Let’s first establish a simple example that we can reference as we cover some of the details. In a terminal, we’re visiting a DataLad dataset where the working tree looks like this:

.
|-- clean.py
`-- data
    |-- f0.csv -> ../.git/annex/objects/[...]
    `-- f1.csv -> ../.git/annex/objects/[...]

The clean.py script takes two positional arguments (e.g., ./clean.py data/f0.csv cleaned/f0.csv), where the first is a data file to process and the second is a path to write the output (creating directories if necessary).

Note

Although DataLad is not a strict requirement, having it installed on at least the local machine is strongly recommended, and without it only a limited set of functionality is available. If you are new to DataLad, consider reading the DataLad handbook.

Choosing an orchestrator

Before running a command, we need to decide on an orchestrator. The orchestrator is responsible for the first and third tasks above, preparing the remote and fetching the results. The complete set of orchestrators, accompanied by descriptions, can be seen by calling reproman run --list=orchestrators.

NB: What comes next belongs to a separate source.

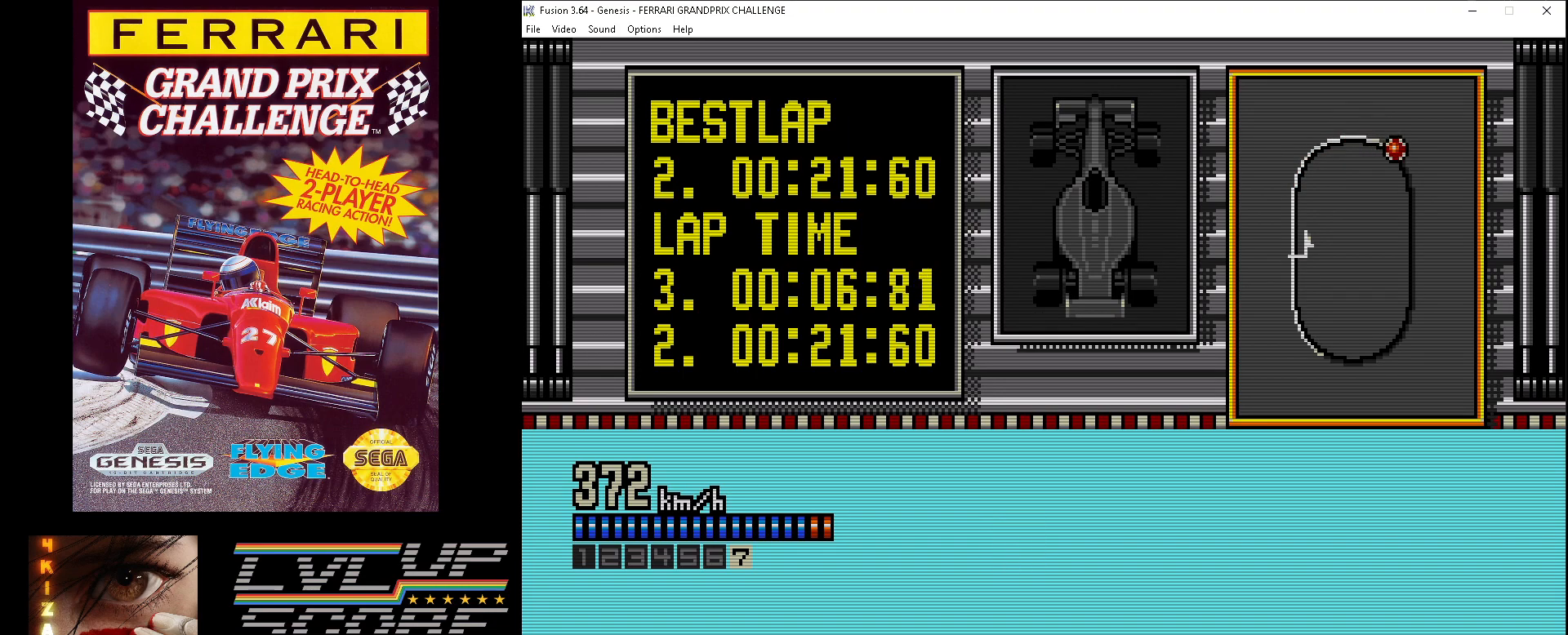
{"buttons": ["A", "DPAD_RIGHT"], "events": []}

The main orchestrator choices are datalad-pair, datalad-pair-run, and datalad-local-run. If the remote has DataLad available, you should go with one of the datalad-pair* orchestrators. These will sync your local dataset with a dataset on the remote machine (using datalad push), creating one if it doesn’t already exist (using datalad create-sibling).

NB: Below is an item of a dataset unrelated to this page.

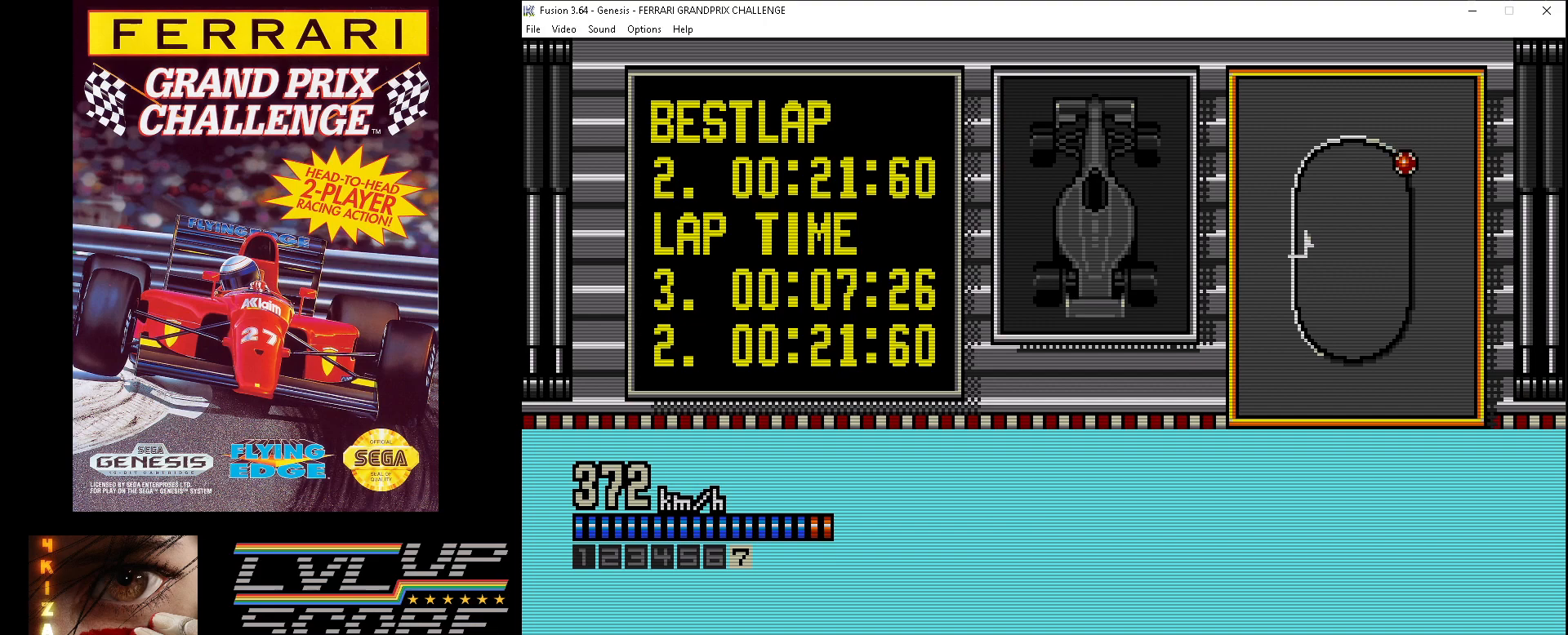
{"buttons": ["A", "DPAD_RIGHT"], "events": []}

datalad-pair differs from the datalad-*-run orchestrators in the way it captures results. After execution has completed, datalad-pair commits the result on the remote via DataLad. On fetch, it will pull that commit down with datalad update. Outputs (specified via --outputs or as a job parameter) are retrieved with datalad get.

datalad-pair-run and datalad-local-run, on the other hand, determine a list of output files based on modification times and packages these files in a tarball. (This approach is inspired by datalad-htcondor.) On fetch, this tarball is downloaded locally and used to create a datalad run commit in the local repository.

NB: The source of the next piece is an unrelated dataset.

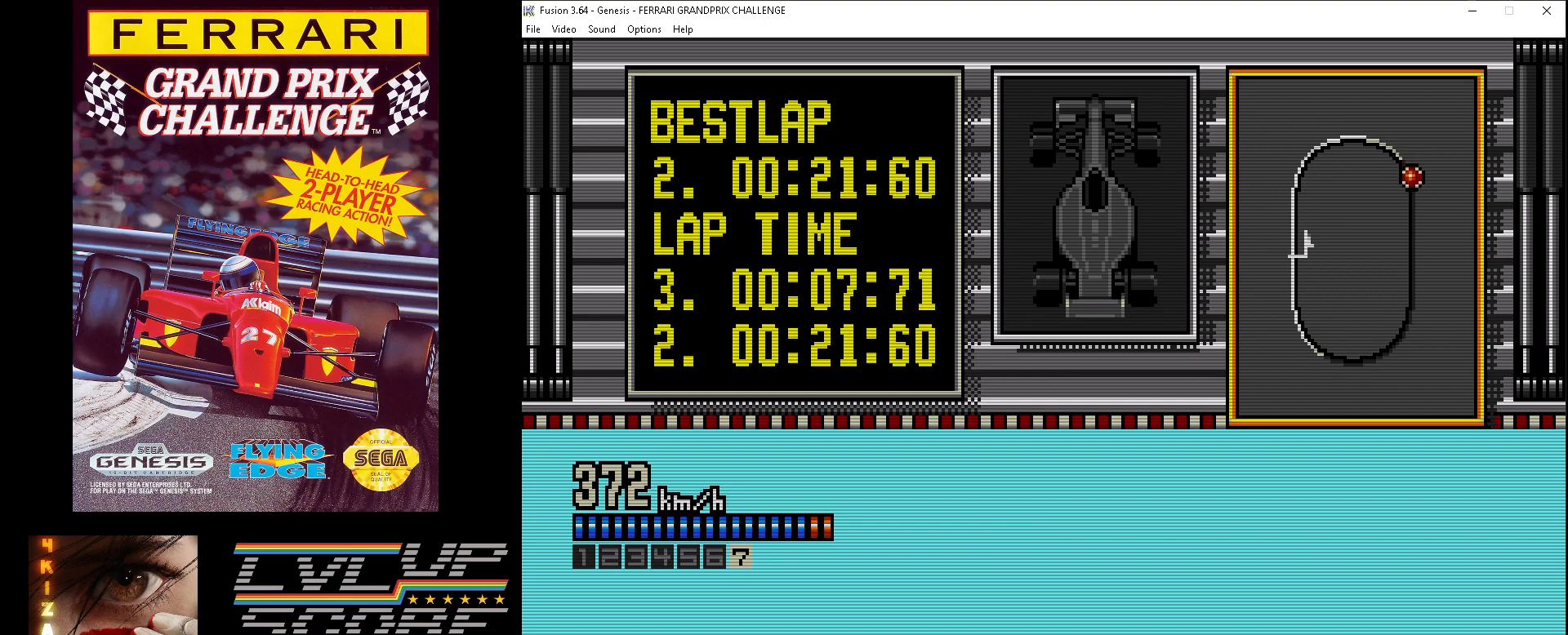
{"buttons": ["A"], "events": [[367, "DPAD_RIGHT", "up"]]}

There is one more orchestrator, datalad-no-remote, that is designed to work only with a local shell resource. It is similar to datalad-pair, except that the command is executed in the same directory from which reproman run is invoked.

Revisiting our concrete example and assuming we have an SSH resource named “foo” in our inventory, here’s how we could specify that the datalad-pair-run orchestrator should be used:

$ reproman run --resource foo \
  --orc datalad-pair-run --input data/f0.csv \
  ./clean.py data/f0.csv cleaned/f0.csv

Notice that in addition to the orchestrator, we specify the input file that needs to be available on the remote. This is only necessary for files that are tracked by git-annex. Files tracked by Git do not need to be declared as inputs because the same revision of the dataset is checked out on the remote.

Warning

The orchestration with DataLad datasets is work in progress, with some rough edges. You might end up in a state that ReproMan doesn’t know how to sync. Please report any issues you encounter on the issue tracker .

Choosing a submitter

Another, easier decision is which submitter to use. This comes down to which, if any, batch system your remote resource supports. The currently available options are pbs, condor, or local. With local, the job is executed directly through sh rather than submitted to a batch system.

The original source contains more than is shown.